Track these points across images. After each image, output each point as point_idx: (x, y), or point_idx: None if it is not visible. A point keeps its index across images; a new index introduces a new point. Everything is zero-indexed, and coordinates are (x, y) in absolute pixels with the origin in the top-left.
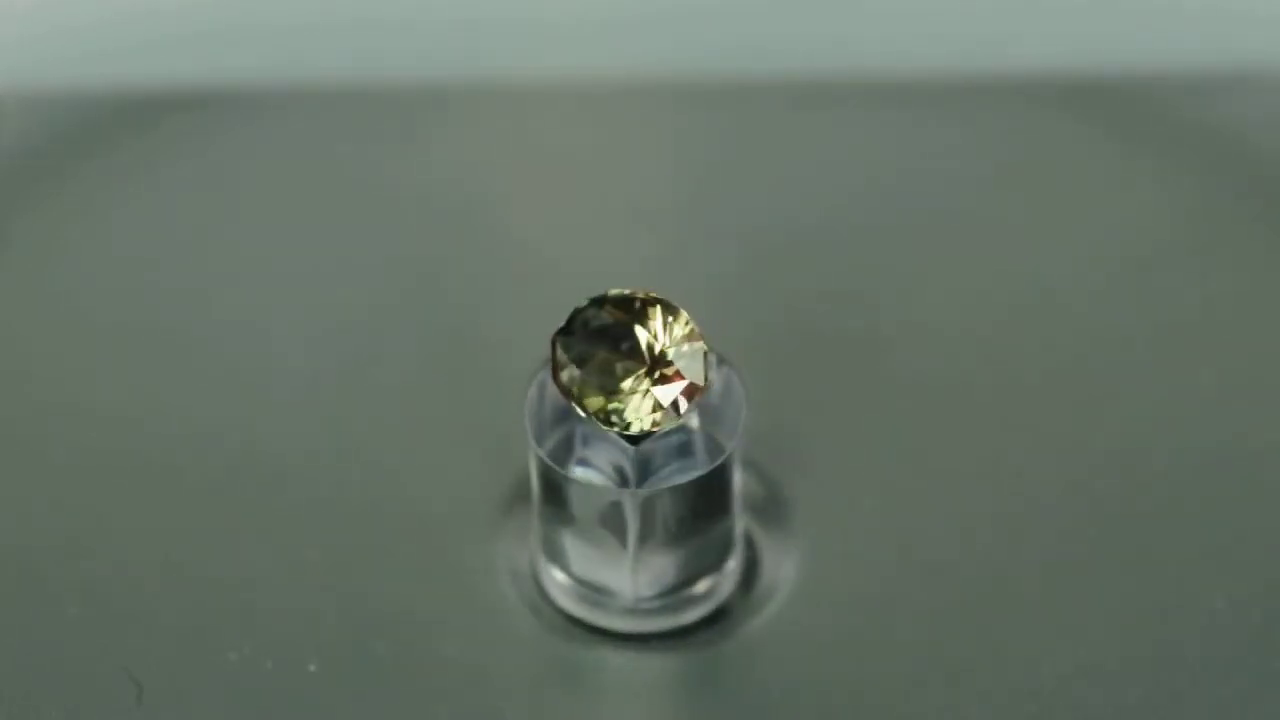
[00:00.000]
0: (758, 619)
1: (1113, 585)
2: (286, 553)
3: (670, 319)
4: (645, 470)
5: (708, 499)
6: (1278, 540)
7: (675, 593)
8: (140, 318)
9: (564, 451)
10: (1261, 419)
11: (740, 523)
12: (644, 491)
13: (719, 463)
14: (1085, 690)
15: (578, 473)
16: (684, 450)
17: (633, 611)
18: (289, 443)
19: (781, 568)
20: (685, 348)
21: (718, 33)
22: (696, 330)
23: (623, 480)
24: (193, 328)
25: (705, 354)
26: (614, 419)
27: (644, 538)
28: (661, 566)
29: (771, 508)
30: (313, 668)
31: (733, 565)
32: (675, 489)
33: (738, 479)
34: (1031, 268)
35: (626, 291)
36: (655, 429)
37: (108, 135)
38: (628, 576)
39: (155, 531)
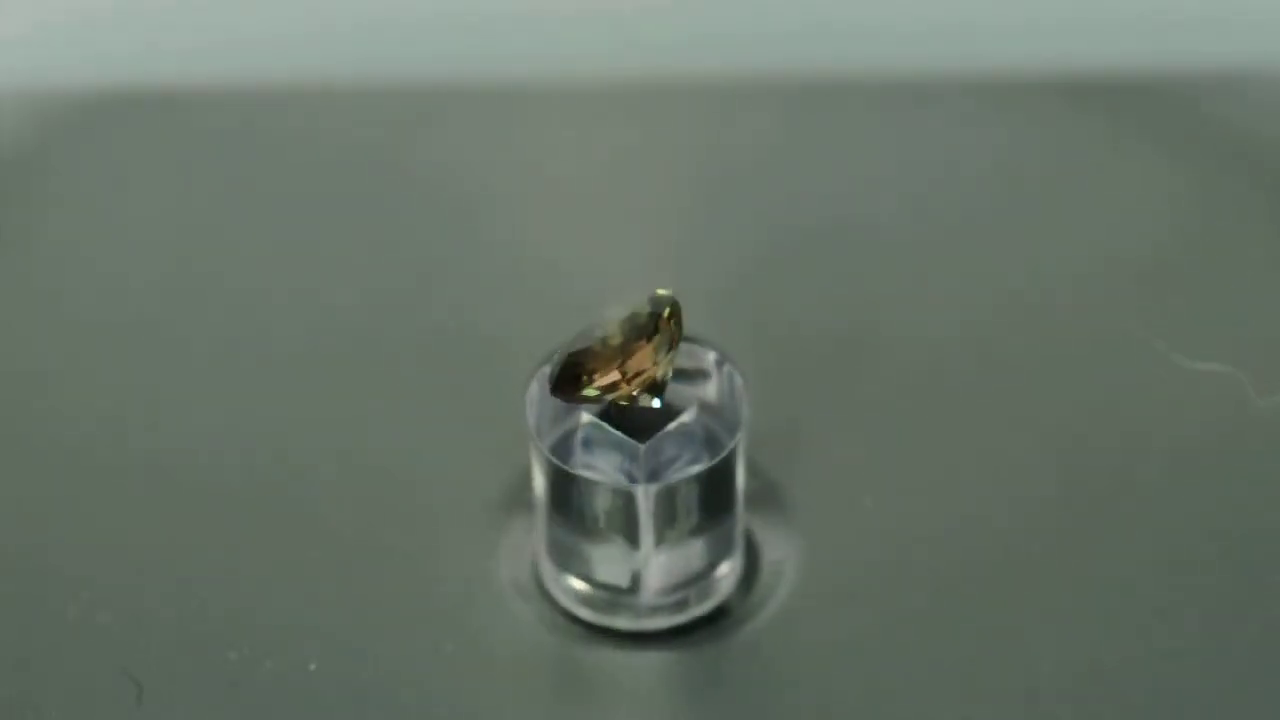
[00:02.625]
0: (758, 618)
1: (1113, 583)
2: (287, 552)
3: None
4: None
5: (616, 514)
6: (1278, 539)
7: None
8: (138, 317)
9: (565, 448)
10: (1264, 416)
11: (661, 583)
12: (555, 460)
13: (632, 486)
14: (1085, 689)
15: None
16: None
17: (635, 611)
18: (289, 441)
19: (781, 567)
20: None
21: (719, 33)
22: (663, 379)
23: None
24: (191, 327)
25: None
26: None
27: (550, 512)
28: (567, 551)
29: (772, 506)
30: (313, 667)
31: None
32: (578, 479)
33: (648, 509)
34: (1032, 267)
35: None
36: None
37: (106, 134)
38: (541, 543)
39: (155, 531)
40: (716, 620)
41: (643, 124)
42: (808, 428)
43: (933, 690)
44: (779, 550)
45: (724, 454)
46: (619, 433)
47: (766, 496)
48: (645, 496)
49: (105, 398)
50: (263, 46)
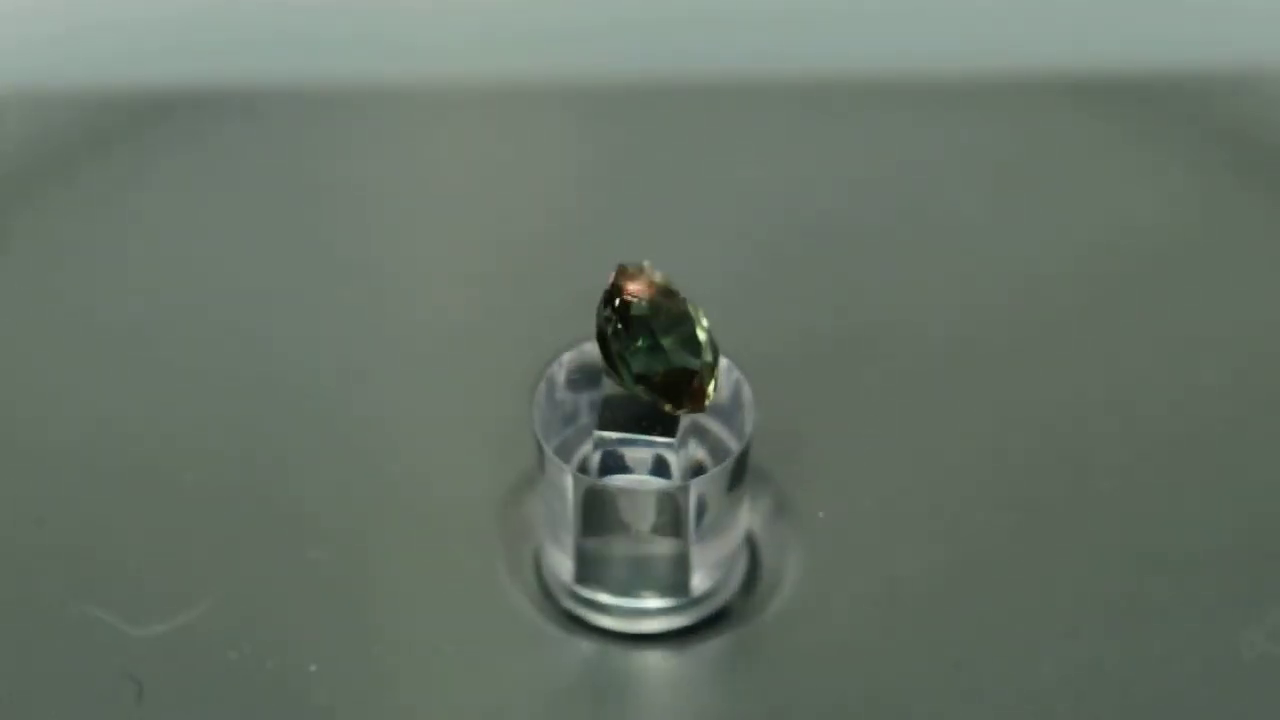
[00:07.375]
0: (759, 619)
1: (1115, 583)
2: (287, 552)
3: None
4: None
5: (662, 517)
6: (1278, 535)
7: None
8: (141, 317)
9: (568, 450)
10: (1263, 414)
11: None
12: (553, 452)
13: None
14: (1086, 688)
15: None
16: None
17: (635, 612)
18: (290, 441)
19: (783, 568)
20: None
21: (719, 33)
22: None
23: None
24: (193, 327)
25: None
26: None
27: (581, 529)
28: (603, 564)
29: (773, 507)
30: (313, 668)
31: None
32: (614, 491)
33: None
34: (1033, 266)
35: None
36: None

**Problem requirements**. A word-for-word copy of every entry, with the pictures left out, is the required answer.

**Task result**.
Track these points across images. After each image, output each point as point_idx: (x, y), or point_idx: None if it is not visible. A point keeps its index across images; a new index introduces a new point. Everything is zero-indexed, and coordinates are (x, y) in absolute pixels with the origin in the top-left.
[00:00.000]
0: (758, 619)
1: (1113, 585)
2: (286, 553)
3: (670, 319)
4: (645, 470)
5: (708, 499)
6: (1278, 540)
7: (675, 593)
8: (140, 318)
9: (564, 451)
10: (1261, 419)
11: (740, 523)
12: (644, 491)
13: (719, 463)
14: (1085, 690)
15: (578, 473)
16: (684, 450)
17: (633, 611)
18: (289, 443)
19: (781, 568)
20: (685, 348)
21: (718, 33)
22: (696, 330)
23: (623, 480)
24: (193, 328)
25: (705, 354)
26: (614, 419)
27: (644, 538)
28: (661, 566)
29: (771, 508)
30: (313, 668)
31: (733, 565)
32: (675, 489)
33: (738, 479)
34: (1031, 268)
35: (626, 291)
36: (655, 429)
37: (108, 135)
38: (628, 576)
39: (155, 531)
[00:02.625]
0: (758, 618)
1: (1113, 583)
2: (287, 552)
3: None
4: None
5: (616, 514)
6: (1278, 539)
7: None
8: (138, 317)
9: (565, 448)
10: (1264, 416)
11: (661, 583)
12: (555, 460)
13: (632, 486)
14: (1085, 689)
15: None
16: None
17: (635, 611)
18: (289, 441)
19: (781, 567)
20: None
21: (719, 33)
22: (663, 379)
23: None
24: (191, 327)
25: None
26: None
27: (550, 512)
28: (567, 551)
29: (772, 506)
30: (313, 667)
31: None
32: (578, 479)
33: (648, 509)
34: (1032, 267)
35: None
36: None
37: (106, 134)
38: (541, 543)
39: (155, 531)
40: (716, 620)
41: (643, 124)
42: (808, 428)
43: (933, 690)
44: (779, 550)
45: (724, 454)
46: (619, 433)
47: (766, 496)
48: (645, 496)
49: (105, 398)
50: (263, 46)
[00:07.375]
0: (759, 619)
1: (1115, 583)
2: (287, 552)
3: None
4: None
5: (662, 517)
6: (1278, 535)
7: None
8: (141, 317)
9: (568, 450)
10: (1263, 414)
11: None
12: (553, 452)
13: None
14: (1086, 688)
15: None
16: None
17: (635, 612)
18: (290, 441)
19: (783, 568)
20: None
21: (719, 33)
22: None
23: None
24: (193, 327)
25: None
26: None
27: (581, 529)
28: (603, 564)
29: (773, 507)
30: (313, 668)
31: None
32: (614, 491)
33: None
34: (1033, 266)
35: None
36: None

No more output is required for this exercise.